# Emulsion lifting with holograms?



## IguanaGuy (Dec 1, 2003)

Hello all.  I was referred here by a fellow holographer from our hangout at http://www.network54.com/Hide/Forum/205174 who was asking if any of us had tried emulsion lifting with holography.

So far it doesn't seem that anyone has tried that and I'd like to give it a shot.

I've read a few posts here as well as the description of the process at alternativephotography.com and I was curious if anyone here had ever tried the process using an emulsion that was attached to an acetate base.

I've not a number of trash holograms that I can sacrifice to see what happens and I may try that tonight or in the morning.

Any input is appreciated.

http://www.dragonseye.com/Holography/index.html


----------



## Ambrosia (Sep 23, 2004)

I'm imagine if you could find away to expose the hologram onto the polaroid film, it would work.

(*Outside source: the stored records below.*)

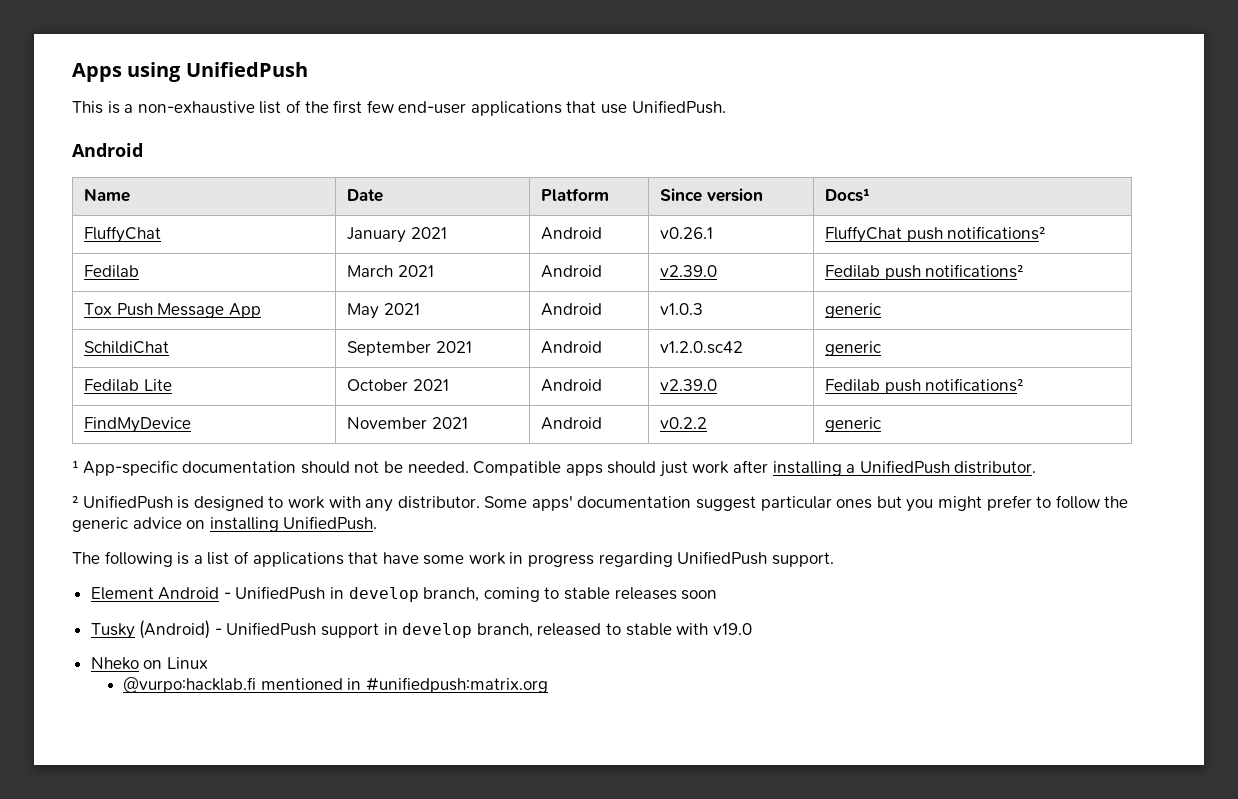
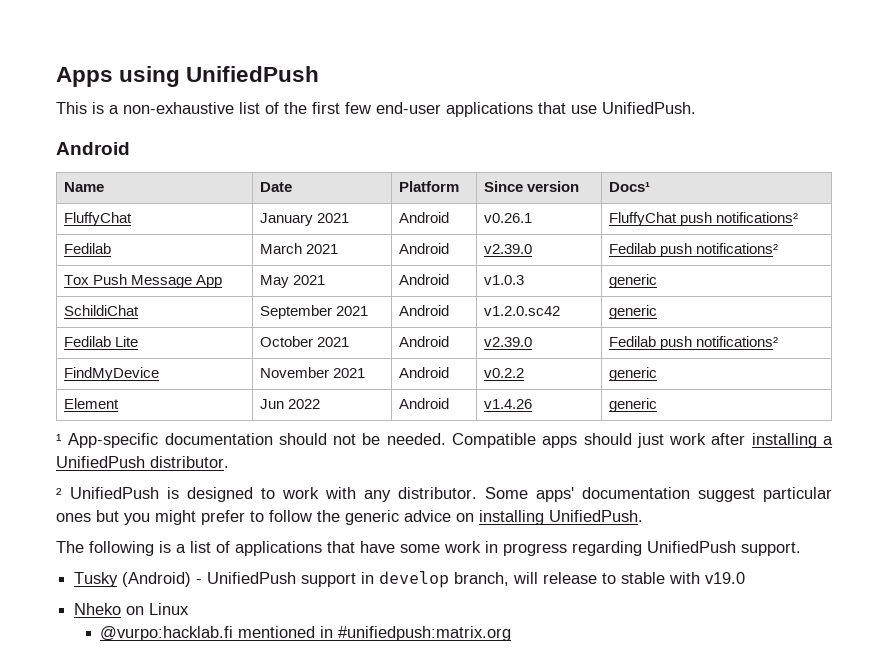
(882, 424) none -> [64,398,120,409] [260,399,321,409] [399,398,450,409] [484,399,533,409] [609,398,658,412] // Element | Jun 2022 | Android | v1.4.26 | generic
[90,586,718,602] // Element Android - UnifiedPush in develop branch, coming to stable releases soon -> (801, 549) none
[537,623,602,636] released -> [513,572,598,584] will release

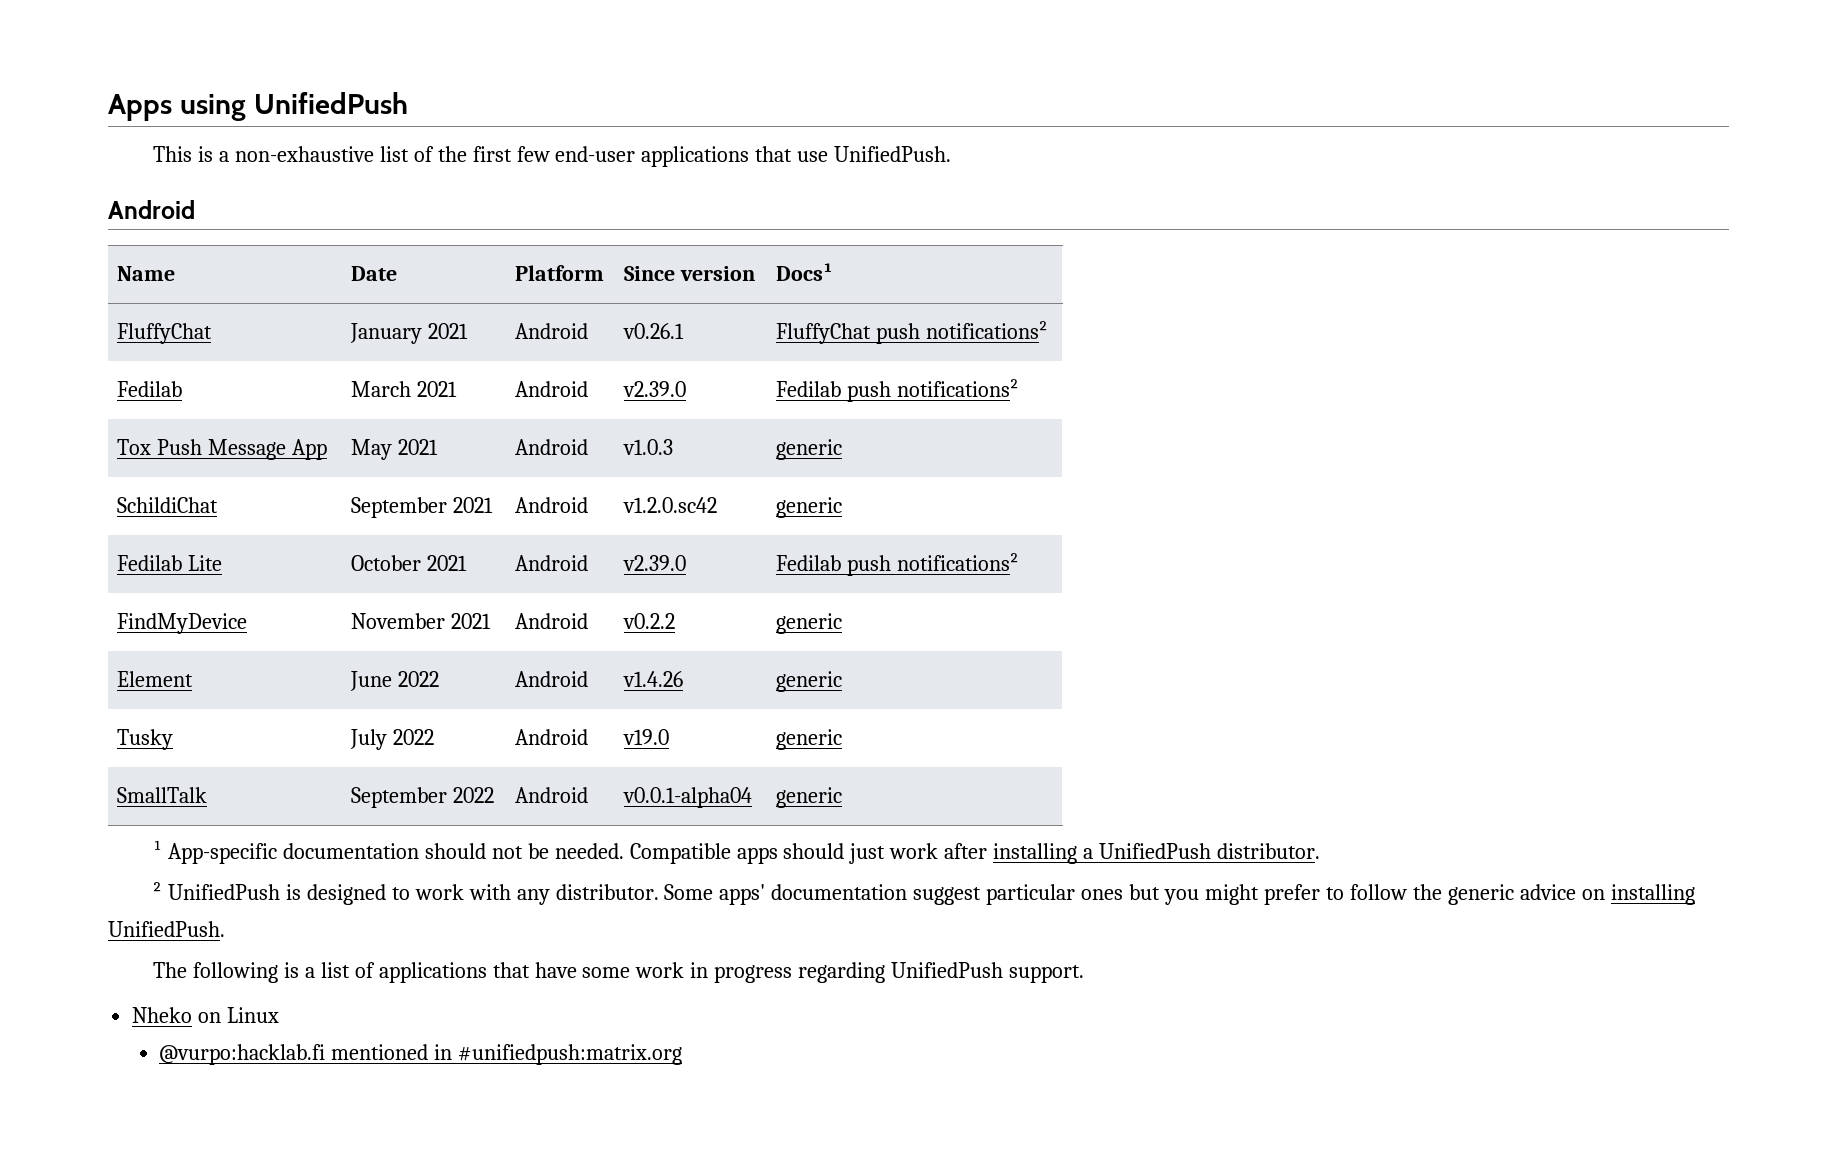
[260,399,285,409] Jun -> [350,671,393,691] June
(658, 405) none -> [117,729,174,750] [350,729,435,750] [515,729,589,745] [623,729,670,745] [776,729,843,750] [117,787,208,803] [351,787,495,808] [515,787,589,803] [623,787,753,808] [776,787,843,808] // Tusky | July 2022 | Android | v19.0 | generic // SmallTalk | September 2022 | Android | v0.0.1-alpha04 | generic
[74,571,746,588] // Tusky (Android) - UnifiedPush support in develop branch, will release to stable with v19.0 -> (1085, 974) none

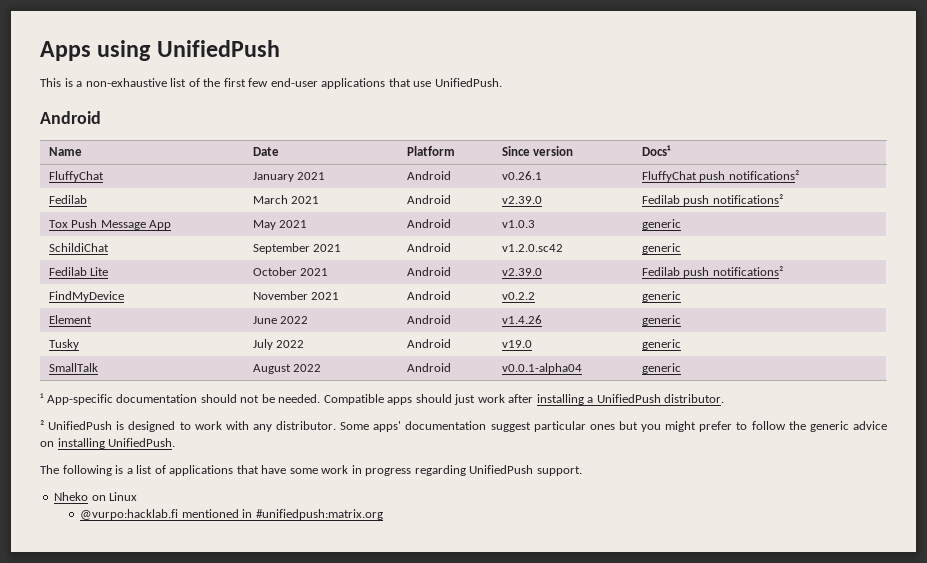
[351,787,448,808] September -> [252,364,291,374] August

You can expose Polaroid film in the darkroom with an enlarger.  Maybe try it that way?


----------



## IguanaGuy (Oct 2, 2004)

Thanks for the reply.  Unfortunately, holograms can't be made on traditional photo film because the grain size is too large.

I did try lifting the emulsion from the film I've got but the acetate and emulsion are to tightly coupled.

I may try it again some day.


----------